I rediscovered patience during my photography journey.

When you strip away some of the creative and technical aspects, the essence of creating a good photograph lies in waiting for something: the right lighting, a decisive moment, or an interesting composition.

Waiting is not something we have come accustomed to doing in this modern age where it’s all about speed, efficiency, and recognition. We try to rush the photographic process. With digital photography and social media it means we go out and take photos, get something we think we like, immediately process it, and upload it online. But a week or so later, we realize the photograph wasn’t as good as we thought it was.

If you decide you want to pursue photography seriously, you learn that immediate gratification doesn’t always come.

The best option we have to become better photographers is to use time to our advantage.

Here are a few ways I’ve learned to slow down in my journey and how they’ve helped me be a more patient artist:

I keep my gear  limited.

My current gear consists of the following of one full-frame camera (Nikon D750 and one prime lens, Nikon 50 1.8). That’s it. I have a backup camera, but I never use it. You don’t need a lot of gear to a be a good photographer. It’s about working with what you have. And in my opinion, it’s better if you start that process without having a lot of fancy gear to get in the way of what truly matters, the subject, and how you want to approach creating the image. It can be intimidating for me not having all the fancy gear that my peers have, but it’s not practical or cost-efficient for me to do right now. I rent lenses depending on the type of shoot. I’ve still been able to book clients, take images I love, and contribute to several photography groups with just one lens.

I don’t let the number of clients I have determine my value.

Clients don’t equal talent. Did you have one client that you loved to shoot this year? Celebrate that! Continue to hone your skill and find the people who appreciate your vision. ’As long as you are working with people who love your work and are willing to pay your price, you can have a successful business with fewer clients.
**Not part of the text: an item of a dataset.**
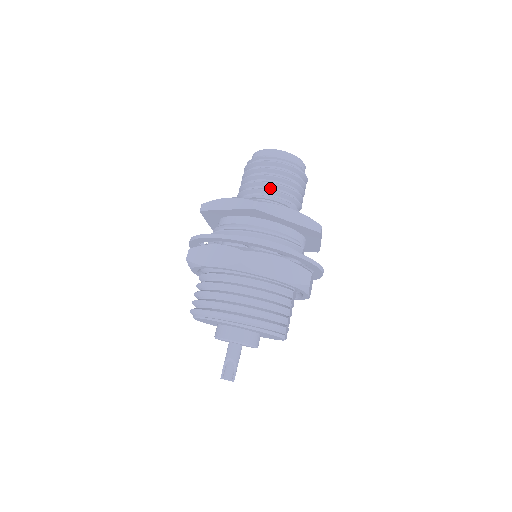
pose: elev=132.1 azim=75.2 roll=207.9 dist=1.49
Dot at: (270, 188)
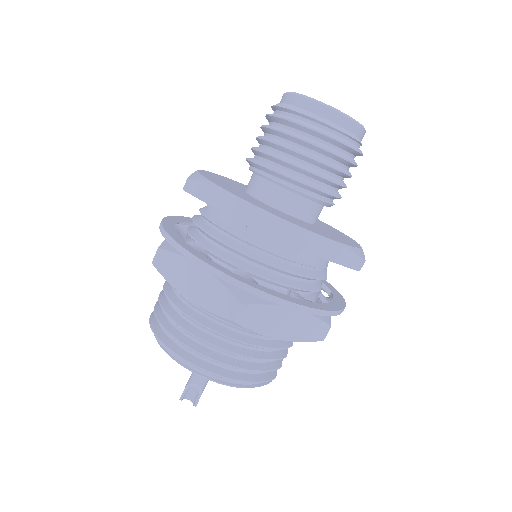
Dot at: (303, 176)
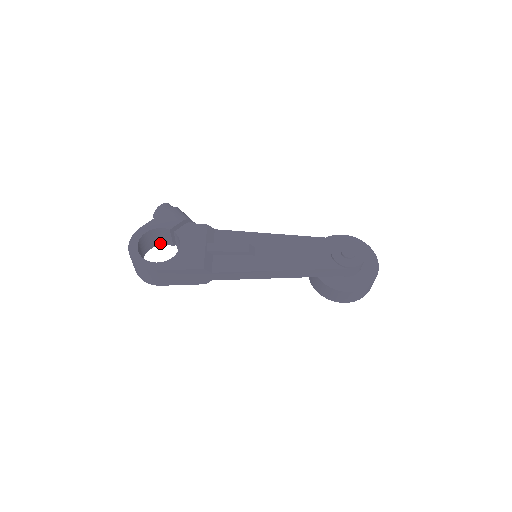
I choose education carefully.

So, this is something I had to learn the hard way. There are so many options for education now. You can go the traditional route at a college or university or be self-taught like myself. But, if you want to take your art to the next level, you have to invest in education. I wasted a lot of money in the beginning buying presentations, online workshops, and e-books that all shared the same information. I didn’t know what to choose and it can be overwhelming to weed through the vast list of options… all claiming to help you master a certain skill.  Now that I’ve been around the block a few times, I go about education choices differently. I thoroughly research any instructor, what they are offering, and how it will help me. I set a budget for education and focus on learning a skill where I feel I have a weakness. Remember, no mentorship, new shooting concept, or preset can help you be a better photographer if you haven’t learned the basics and done some internal digging about the type of photos you want to make. Once you figure that out, your images will speak for themselves and you will have a better idea of what you want to learn.
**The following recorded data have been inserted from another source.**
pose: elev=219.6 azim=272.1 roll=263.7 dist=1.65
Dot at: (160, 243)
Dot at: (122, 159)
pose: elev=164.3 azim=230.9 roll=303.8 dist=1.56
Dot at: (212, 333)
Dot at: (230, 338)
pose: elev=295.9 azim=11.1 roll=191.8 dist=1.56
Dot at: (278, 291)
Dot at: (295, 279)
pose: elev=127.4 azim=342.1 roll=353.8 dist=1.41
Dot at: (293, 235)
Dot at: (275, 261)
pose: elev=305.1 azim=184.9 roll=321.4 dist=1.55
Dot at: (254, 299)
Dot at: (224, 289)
I make time for reflection.

I like to look back old photos and appreciate how much I’ve grown. I hope you do that as well. Congratulate yourself and celebrate your accomplishments! The highlight of my personal growth as a photographer came as I started to reflect less on the images and really started to focus on the reason why I take photos. I’ve learned that I love photographing light and shadow, quiet moments, emotional connection, joy, and individuality. Now that I know that, I immediately see those things and don’t have to try as hard as I used to do to create an interesting photograph.

 I trust the journey.

I have a full-time job, a family and countless other personal obligations.  I am not working to be a nationally acclaimed portrait artist. I simply don’t have the time to devote my every waking moment to learning the craft, so, I don’t. I fit photography into my schedule and I make time for it because it’s important to me. This might mean I have three hours in a month to practice a new skill or that I might be a bit rusty after picking up my camera after a week of rest.

My journey being a photographer is whatever I make it and I’m happy to do it slowly and deliberately, just like my Dad taught me.